Marente de Moor: le changement teinté de nostalgie
Tous les deux mois, Hans Vanacker pose un regard personnel sur Septentrion et tire des archives du magazine des textes qui entrent en résonance avec l’actualité. Alors qu’un vent de changement souffle sur les plats pays, Hans interroge l’idée de changement en s’attachant à l’œuvre de Marente de Moor.
«Comme notre site web revêtira bientôt de nouveaux habits, peut-être pourrais-tu choisir un article dans lequel le changement joue un rôle central», m’a glissé ma collègue Evelyne. Oui, bon, pourquoi ne pas commencer par là. Au bout de quelques minutes, je me suis demandé, un peu embêté, s’il existait un concept plus large que celui de «changement». On peut l’envisager sous une multitude d’angles, ce qui n’aide certainement pas à faire un choix précis.
Je n’ai rien trouvé de mieux que de taper le mot «changement» dans la fonction de recherche de notre site. Des dizaines d’articles sont apparus, mais pour une raison que j’ignore, je n’y ai pas trouvé mon compte. Trop prévisible, trop abstrait, trop philosophique: il y avait toujours quelque chose qui m’empêchait de sortir un texte de son gris dossier d’archives.
domaine public / Wi
Et puis soudain, j’ai trouvé ! N’avions-nous pas, dans un passé plus ou moins récent, publié dans Septentrion un article sur l’écrivaine néerlandaise Marente de Moor (°1972)?
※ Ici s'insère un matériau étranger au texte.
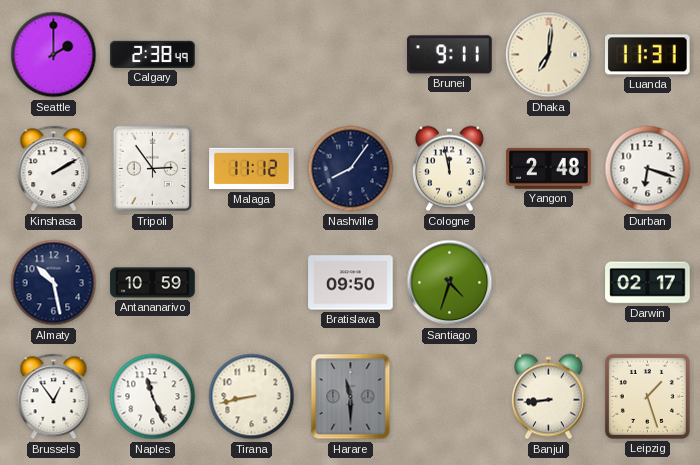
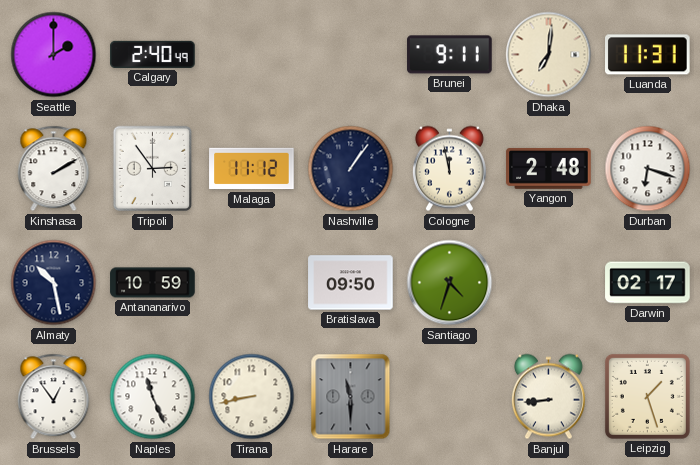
Calgary: 2:38 -> 2:40
Nashville: 8:06 -> 1:06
Et le changement n’est-il pas omniprésent dans son œuvre?
Dans ses romans, Marente de Moor nous ramène à des moments clés de l’histoire, où des bouleversements sociaux, politiques ou technologiques rendent, pour beaucoup, le monde brusquement différent.
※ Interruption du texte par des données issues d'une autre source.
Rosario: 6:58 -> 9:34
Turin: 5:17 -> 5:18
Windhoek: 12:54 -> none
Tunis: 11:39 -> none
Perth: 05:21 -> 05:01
Pour ne prendre qu’un seul livre: dans Roundhay, tuinscène (Scène au jardin du Roundhay), elle transporte le lecteur à la fin du XIXe siècle et fait revivre l’inventeur Louis Aimé Le Prince, apparemment le premier qui ait réussi à saisir le mouvement sur une pellicule.
Cependant, les périodes de changement ont généralement deux facettes: il y a des gagnants, mais aussi des perdants. Dans les romans de Marente de Moor, ce dernier groupe retient plus d’une fois l’attention. Une forme de nostalgie du passé n’est jamais loin.
Marente de Moor a dû se faire un prénom dans la littérature néerlandaise. Sa mère (Margriet de Moor) est, elle aussi, une écrivaine très respectée, dont plusieurs romans ont déjà été traduits en français. Un coup d’œil à la base de données de la Nederlands Letterenfonds – Dutch Foundation for Literature (Fondation néerlandaise pour la littérature) nous apprend qu’un roman de Marente est déjà disponible en traduction française et qu’une deuxième traduction devrait bientôt paraître. Une autrice à l’œuvre intrigante, cohérente et particulièrement fascinante.
Des fenêtres sur l'histoire. L'œuvre de Marente de Moor
Le carrousel annuel des prix littéraires a de quoi faire tourner la tête et met régulièrement sur le pavois des livres qui ne sont pas appelés à faire date: l’attribution inattendue en 2011 du prix AKO de littérature à Marente de Moor (°1972) pour son deuxième roman, De Nederlandse maagd (La Vierge néerlandaise), fut un choix d’autant plus heureux. La moindre phrase donnait à sentir qu’on avait là un véritable écrivain à l’œuvre. Par ce cliché, «véritable», j’entends l’omniprésence d’une puissance créatrice qui plane, telle un esprit, sur les eaux de ses phrases. À cent lieues de cette médiocrité impersonnelle qui fait rage dans le landerneau de la littérature, la prose de Marente de Moor s’élève au-dessus du diktat qui exige, dosage de l’information à l’appui, le langage du compte rendu, et mène en droite ligne à des styles parfaitement interchangeables. Des phrases qu’on a l’impression d’avoir déjà lues, des phrases pareilles à des briques fonctionnelles, toujours soigneusement disposées pour soutenir l’édifice de l’intrigue, que l’auteur érige à son rythme, savamment dosé, des phrases qui ne sont là que pour servir de gares de transit: inutile d’en chercher chez Marente de Moor. Celle-ci vous entraîne pas à pas dans cette quête de sens que sont ses romans.